Alcuni passi sono stati già fatti, ma altri sono in divenire. A fine 2021 è stata pubblicata “Strategia Nazionale Idrogeno - Linee Guida Preliminari” per promuovere lo sviluppo di una filiera dell’idrogeno nel nostro Paese. L’impegno previsto dal Piano Nazionale di Ripresa e Resilienza con 3,6 miliardi di euro di investimenti nell’ambito della mission M2C2 “Energia Rinnovabile, Idrogeno, Reti e Mobilità Sostenibile”, è ulteriore testimonianza del percorso intrapreso per favorire la creazione di un’economia idrogeno nazionale. Sono poi da aggiungere i 13 progetti nazionali pre-notificati in ambito IPCEI idrogeno per investimenti pari ad alcuni miliardi di euro e l’adesione alla “Clean Hydrogen Mission”, lanciata a giugno 2021 nel contesto di Mission Innovation 2.0. L’idrogeno è una “novità” nel nostro sistema energetico e la diffusione e l’utilizzo nei diversi settore e comparti applicativi sarà graduale e richiederà del tempo; tuttavia, anche in considerazione degli attuali scenari di produzione e approvvigionamento energetico, è ragionevole immaginare un cambio di passo per la creazione di un’economia a idrogeno.

 

L’attenzione sull’idrogeno è globale. Quali sono le azioni messe in campo dagli altri Paesi?

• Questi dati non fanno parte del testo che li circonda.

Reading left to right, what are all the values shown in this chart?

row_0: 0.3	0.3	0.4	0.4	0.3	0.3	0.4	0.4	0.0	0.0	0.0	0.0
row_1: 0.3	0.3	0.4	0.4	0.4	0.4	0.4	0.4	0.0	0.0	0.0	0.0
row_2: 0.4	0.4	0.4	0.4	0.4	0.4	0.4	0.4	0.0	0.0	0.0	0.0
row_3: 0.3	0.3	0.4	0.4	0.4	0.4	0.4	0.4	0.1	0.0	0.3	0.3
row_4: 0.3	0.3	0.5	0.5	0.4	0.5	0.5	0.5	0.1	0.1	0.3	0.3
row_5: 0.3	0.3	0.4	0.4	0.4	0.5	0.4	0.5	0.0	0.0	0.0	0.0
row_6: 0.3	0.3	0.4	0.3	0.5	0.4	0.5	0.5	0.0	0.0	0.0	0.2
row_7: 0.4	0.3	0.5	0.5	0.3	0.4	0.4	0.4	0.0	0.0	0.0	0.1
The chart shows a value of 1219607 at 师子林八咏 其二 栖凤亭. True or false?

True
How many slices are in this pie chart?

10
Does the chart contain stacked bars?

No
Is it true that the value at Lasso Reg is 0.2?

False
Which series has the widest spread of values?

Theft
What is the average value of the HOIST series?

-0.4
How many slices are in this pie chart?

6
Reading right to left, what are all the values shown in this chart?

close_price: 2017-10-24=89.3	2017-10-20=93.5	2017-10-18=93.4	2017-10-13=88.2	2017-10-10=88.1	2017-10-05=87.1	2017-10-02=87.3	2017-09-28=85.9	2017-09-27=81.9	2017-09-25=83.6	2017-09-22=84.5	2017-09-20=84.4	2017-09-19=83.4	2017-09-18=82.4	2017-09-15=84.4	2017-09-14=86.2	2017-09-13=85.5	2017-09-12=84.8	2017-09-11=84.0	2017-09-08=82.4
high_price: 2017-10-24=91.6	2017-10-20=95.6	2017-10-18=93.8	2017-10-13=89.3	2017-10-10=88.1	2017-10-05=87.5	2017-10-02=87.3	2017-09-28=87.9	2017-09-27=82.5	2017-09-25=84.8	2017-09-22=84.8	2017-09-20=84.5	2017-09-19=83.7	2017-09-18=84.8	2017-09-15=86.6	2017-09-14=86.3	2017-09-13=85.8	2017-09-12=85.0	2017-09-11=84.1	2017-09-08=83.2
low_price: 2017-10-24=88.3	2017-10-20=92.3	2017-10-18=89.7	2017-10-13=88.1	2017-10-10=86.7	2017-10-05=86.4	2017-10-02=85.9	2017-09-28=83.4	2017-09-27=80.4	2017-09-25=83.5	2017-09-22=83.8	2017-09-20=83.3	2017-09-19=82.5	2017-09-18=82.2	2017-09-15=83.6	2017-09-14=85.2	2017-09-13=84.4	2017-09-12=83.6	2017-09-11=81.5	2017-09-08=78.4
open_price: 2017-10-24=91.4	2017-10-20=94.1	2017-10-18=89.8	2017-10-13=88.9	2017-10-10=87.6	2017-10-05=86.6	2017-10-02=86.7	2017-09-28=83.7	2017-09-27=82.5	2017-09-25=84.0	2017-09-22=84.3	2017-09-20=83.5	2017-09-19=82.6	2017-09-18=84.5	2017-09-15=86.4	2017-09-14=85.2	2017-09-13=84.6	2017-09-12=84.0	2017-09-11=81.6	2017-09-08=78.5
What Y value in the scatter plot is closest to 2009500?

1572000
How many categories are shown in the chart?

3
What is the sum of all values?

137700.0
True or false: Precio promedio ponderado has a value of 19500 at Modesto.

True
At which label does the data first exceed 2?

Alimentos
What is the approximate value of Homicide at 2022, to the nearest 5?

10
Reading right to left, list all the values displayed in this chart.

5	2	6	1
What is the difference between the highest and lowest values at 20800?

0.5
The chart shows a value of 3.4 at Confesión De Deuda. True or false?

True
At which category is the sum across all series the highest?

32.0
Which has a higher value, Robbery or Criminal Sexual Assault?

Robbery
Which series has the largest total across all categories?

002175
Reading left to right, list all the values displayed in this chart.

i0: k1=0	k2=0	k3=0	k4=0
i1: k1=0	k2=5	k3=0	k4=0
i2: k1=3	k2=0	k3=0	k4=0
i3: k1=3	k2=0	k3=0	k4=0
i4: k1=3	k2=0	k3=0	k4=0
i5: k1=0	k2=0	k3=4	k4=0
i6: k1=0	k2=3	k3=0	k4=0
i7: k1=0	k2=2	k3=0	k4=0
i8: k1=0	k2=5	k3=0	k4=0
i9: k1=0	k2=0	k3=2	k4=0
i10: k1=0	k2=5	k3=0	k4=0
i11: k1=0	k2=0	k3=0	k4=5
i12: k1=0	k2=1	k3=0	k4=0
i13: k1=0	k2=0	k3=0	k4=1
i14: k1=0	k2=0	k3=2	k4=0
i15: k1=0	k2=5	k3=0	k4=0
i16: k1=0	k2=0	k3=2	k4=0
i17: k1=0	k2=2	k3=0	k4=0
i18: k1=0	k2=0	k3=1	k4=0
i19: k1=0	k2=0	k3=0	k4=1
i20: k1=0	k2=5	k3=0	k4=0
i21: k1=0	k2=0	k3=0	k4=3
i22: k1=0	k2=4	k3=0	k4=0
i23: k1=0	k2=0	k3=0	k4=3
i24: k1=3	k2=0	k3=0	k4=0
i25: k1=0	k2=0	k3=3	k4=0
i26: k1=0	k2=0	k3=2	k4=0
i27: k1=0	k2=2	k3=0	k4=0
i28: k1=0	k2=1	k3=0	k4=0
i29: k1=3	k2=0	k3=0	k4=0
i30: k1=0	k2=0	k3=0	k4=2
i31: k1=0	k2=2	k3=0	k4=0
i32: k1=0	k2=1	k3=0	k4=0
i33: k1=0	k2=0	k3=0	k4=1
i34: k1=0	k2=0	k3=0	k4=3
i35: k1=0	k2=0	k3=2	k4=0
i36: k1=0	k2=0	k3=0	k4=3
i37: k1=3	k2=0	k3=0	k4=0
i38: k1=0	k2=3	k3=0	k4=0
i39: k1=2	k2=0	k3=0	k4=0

Insieme all’European Hydrogen Strategy varata dall’Europa nel luglio 2020, sono numerose le azioni messe in campo dagli Stati Membri. La Francia, per esempio, si è dotata di una strategia nazionale che prevede investimenti per oltre 7 miliardi di euro e si focalizza, in particolare, sullo sviluppo dell'idrogeno “green”, ovvero con basso tenore di carbonio, con un obiettivo di circa 6,5 MW entro il 2030, per evitare sei milioni di tonnellate di CO2. La Germania, invece, sta puntando sul rafforzamento della cooperazione con gli altri Stati dell’Unione Europea, in particolare nell’area del Mare del Nord, del Baltico e dell’Europa meridionale. Per il governo tedesco la priorità è supportare la creazione di un mercato dell'idrogeno verde, lungo l’intera catena del valore, con un adeguato sviluppo infrastrutturale, che preveda anche la riconversione di parte delle infrastrutture del gas inutilizzate. Poi ci sono i paesi del Mare del Nord che hanno dalla loro la possibilità di produrre idrogeno verde dall’elettrolisi che sfrutta l’energia eolica, in buona parte anche con impianti off-shore. Tra questi paesi si fanno avanti la Gran Bretagna, pioniera nello studio dell’idrogeno, e l’Olanda, decisa a diventare l’Hydrogen Valley d’Europa. Oltre all’Europa non sono da meno Stati Uniti, Giappone e Australia con importanti programmi di investimenti sull’idrogeno già avviati da tempo.

È quindi chiara la volontà condivisa a livello mondiale di investire nell’idrogeno come vettore energetico centrale per la decarbonizzazione del sistema energetico.